MONTGOMERY, Ala. (AP) - The head of the Southern Poverty Law Center on Friday announced that he is stepping down, the latest high-profile departure from the watchdog organization best known for its work monitoring extremist groups.
Southern Poverty Law Center President Richard Cohen sent an email to staff saying that he would be stepping down from his leadership role at the organization. The organization last week fired founder and prominent civil rights attorney Morris Dees for unspecified reasons.
“Whatever problems exist at the SPLC happened on my watch, so I take responsibility for them,” Cohen wrote.
Cohen in October had approached the organization’s board about finding a “new generation” of leadership. He wrote Friday that he was stepping up that timeframe in light of recent events, and asked the organization’s board to immediately begin the search for an interim president “in order to give the organization the best chance to heal.”
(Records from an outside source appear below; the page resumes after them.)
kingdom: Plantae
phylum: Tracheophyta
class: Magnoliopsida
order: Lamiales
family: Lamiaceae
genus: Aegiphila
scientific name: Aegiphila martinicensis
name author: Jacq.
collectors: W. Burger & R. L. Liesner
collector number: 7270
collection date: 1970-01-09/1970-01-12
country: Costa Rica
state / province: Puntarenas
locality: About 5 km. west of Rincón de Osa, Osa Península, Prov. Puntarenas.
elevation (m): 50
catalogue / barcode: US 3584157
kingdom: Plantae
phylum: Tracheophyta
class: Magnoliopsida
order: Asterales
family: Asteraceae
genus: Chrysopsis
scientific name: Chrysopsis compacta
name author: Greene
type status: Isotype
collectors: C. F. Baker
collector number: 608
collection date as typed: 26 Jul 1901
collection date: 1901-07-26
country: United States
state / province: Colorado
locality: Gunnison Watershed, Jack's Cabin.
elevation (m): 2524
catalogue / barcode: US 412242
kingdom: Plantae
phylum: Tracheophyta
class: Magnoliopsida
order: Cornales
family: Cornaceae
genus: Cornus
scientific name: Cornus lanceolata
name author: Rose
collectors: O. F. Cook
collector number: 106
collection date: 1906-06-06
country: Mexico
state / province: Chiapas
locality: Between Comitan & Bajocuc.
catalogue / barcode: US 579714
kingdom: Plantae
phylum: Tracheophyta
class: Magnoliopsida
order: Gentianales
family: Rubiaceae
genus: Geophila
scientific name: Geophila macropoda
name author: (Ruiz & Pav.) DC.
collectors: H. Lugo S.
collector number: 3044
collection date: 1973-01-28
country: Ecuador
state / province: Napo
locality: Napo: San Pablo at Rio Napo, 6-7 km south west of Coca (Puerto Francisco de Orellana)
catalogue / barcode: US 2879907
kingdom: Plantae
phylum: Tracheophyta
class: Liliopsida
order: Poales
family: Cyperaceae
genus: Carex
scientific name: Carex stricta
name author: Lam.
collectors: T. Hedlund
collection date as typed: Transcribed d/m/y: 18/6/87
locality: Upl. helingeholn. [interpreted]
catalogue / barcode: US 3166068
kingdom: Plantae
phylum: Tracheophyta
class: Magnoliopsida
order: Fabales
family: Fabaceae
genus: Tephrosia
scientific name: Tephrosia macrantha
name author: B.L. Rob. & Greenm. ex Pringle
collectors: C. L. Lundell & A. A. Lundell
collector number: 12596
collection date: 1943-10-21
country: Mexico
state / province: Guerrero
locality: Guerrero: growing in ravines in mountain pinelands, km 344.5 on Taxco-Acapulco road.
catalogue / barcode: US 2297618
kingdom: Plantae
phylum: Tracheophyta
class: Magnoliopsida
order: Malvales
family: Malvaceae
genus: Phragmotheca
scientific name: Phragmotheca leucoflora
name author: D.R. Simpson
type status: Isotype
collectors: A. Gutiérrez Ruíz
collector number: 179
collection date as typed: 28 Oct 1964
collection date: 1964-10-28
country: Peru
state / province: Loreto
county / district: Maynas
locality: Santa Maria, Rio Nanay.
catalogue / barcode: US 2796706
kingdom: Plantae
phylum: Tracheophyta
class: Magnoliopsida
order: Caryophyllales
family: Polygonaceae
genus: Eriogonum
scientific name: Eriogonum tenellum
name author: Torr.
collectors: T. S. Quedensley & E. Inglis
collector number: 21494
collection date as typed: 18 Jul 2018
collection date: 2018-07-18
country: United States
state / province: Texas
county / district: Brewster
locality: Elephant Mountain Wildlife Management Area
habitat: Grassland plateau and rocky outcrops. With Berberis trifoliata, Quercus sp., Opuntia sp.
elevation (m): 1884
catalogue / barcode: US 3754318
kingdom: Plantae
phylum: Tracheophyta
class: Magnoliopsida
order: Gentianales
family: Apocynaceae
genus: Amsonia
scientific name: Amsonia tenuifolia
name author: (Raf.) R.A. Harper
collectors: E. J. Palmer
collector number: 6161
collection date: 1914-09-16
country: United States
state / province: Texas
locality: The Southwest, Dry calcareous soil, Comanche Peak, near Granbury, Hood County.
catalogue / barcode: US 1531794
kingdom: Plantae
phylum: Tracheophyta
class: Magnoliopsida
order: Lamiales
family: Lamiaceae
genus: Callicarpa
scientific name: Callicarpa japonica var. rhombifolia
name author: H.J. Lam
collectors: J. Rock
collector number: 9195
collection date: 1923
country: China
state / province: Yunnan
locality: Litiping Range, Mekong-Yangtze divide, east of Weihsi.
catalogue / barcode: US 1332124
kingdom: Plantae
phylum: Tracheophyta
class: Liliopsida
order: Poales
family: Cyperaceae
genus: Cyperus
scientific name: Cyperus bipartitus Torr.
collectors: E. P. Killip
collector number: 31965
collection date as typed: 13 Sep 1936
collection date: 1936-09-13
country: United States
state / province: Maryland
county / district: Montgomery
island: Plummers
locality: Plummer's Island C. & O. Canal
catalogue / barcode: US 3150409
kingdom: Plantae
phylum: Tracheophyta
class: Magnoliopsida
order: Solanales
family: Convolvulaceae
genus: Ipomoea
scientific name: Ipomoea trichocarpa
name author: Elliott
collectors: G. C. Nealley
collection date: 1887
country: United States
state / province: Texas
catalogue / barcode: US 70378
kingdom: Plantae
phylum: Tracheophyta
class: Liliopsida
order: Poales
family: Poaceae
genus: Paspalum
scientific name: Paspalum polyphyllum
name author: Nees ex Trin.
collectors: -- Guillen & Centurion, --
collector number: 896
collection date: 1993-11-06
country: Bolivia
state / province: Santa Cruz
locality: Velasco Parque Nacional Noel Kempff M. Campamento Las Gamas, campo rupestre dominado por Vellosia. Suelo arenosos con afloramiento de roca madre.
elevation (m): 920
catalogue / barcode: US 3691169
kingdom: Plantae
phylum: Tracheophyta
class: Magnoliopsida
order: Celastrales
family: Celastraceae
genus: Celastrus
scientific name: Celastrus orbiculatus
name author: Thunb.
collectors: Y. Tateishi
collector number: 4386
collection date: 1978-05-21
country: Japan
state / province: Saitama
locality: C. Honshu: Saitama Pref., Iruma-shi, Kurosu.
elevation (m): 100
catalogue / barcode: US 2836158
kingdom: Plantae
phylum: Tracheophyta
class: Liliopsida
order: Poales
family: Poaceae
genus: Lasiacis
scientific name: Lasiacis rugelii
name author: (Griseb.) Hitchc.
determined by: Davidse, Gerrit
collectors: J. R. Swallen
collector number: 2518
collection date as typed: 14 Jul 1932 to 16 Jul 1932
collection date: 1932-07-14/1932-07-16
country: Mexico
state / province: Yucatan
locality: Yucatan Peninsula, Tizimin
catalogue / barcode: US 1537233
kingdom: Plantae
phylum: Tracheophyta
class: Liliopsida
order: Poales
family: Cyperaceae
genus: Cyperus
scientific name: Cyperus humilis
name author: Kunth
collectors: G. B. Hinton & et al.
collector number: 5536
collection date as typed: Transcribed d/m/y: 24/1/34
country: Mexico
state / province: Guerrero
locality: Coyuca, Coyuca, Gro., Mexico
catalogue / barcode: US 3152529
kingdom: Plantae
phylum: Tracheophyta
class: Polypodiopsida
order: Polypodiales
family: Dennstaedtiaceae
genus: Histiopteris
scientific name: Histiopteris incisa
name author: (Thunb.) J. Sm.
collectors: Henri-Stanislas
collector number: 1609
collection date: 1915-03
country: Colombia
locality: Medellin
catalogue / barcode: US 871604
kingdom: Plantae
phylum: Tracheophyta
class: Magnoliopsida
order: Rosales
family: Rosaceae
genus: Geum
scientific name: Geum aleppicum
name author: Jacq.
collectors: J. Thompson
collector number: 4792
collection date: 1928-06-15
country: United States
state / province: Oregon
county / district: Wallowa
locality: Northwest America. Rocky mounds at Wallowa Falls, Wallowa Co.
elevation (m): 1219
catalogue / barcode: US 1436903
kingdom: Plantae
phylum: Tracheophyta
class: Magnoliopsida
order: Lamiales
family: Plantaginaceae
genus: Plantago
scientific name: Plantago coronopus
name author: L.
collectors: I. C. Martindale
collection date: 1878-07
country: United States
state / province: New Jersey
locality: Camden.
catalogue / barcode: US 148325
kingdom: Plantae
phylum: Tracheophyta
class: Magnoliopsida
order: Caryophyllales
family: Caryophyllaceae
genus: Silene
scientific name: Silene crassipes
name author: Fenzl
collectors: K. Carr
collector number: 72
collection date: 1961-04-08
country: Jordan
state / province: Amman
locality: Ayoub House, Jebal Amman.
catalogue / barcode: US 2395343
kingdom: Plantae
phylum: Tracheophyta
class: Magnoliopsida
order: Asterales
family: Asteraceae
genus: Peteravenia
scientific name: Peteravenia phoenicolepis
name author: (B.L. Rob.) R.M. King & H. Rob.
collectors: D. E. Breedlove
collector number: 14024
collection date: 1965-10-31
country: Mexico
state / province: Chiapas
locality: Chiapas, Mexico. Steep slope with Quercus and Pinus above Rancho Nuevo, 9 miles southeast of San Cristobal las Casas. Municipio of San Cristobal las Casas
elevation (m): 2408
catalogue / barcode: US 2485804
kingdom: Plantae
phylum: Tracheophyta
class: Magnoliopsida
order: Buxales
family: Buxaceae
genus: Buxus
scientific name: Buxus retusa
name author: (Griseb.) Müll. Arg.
He also asked his staff for patience as they bring in an outside party to review the organization’s workplace environment.
The SPLC did not elaborate on the reasons behind Dees’ termination. In a statement about Dees’ departure, Cohen only said the organization is “committed to ensuring that the conduct of our staff reflects the mission of the organization and the values we hope to instill in the world.”
The group this week announced it hired Tina Tchen, a one-time aide to former first lady Michelle Obama, to review its workplace. Tchen was chief of staff to the former first lady and now works for a Chicago law firm focusing on workplace issues including gender and racial equity and sexual harassment.
Cohen asked SPLC staff to let the “process play out before jumping to conclusions.”
“We’re going through a difficult period right now, and I know that we’ll emerge stronger at the end of the process that we’ve launched with Tina Tchen,” Cohen wrote.
Dees founded the Montgomery-based law center with a partner in 1971 as a watchdog for minorities and the underprivileged. A decade later he won a $7 million judgment against the United Klans of America on behalf of Beulah Mae Donald, whose son was murdered by KKK members in Mobile.
The organization has sometimes been criticized for its aggressive fundraising tactics. In 2017, tax records show, the organization had some $450 million in assets.
Last year, it agreed to pay a $3.4 million settlement after wrongly labeling a British organization and its founder as extremists.